The black box is a system where the inner workings are deliberately concealed. The box has a monolithic exterior presence that makes use of the impressive height and width of the east court glazed atrium, providing a backdrop to the balloon and the café. In these locations, part of the monolithic quality of the box erode and reveal openings and doors, and projectable screens that both interact and hint that there is a space within.
This calm external presence in black aims for elegance and mystery, and a direct contrast to the vast amount of glazing of the east court atrium. It absorbs light. In contrast the intimate dark interior space, with its controlled artificial light sources creates a kaleidoscopic environment in flux that is protected from the bright natural light flooding into the atrium space ‘outside’.

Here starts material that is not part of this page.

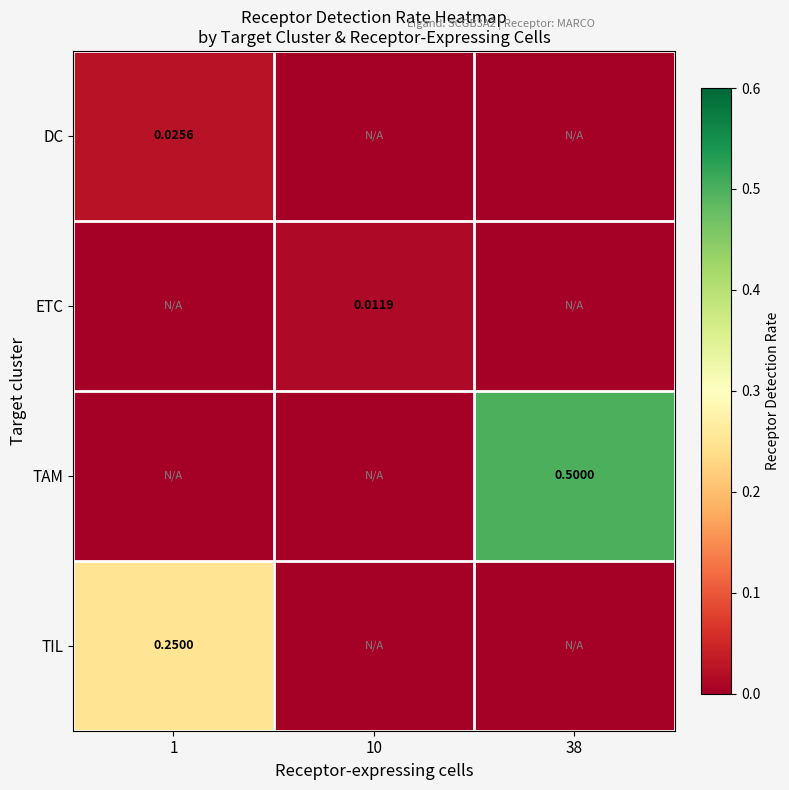

How many values in ETC are above zero?

1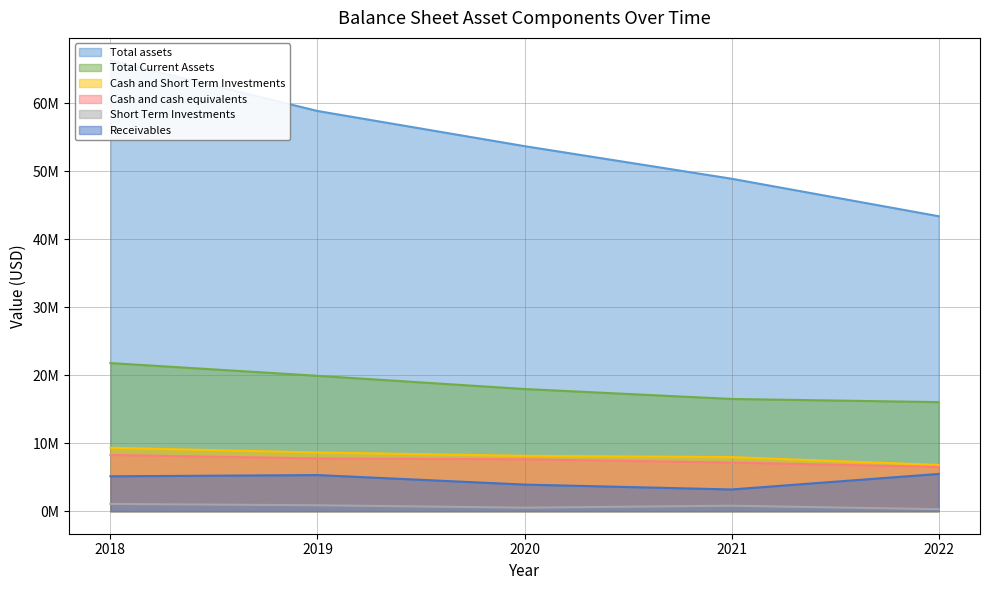

Rank the series at 2019 from highest to lowest value.

Total assets, Total Current Assets, Cash and Short Term Investments, Cash and cash equivalents, Receivables, Short Term Investments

The ground floor accommodates a central event space, and a variety of uses within the perimeter ‘inhabited’ walls of the installation including: library/book shop, exhibits, sound booths, interactive displays, pop-up bar/green room, stair, dark room, and light boxes. The event space occupies the void with the possibilities of multimedia projections and cinema. It can be easily be transformed into a theatre with the possibility of audience stacked around the inhabited wall at higher levels.
At the higher level is the ‘balloon viewing platform’, a more contemplative space closer to the glazed roof, where people can go just to lie back and stare at the sky.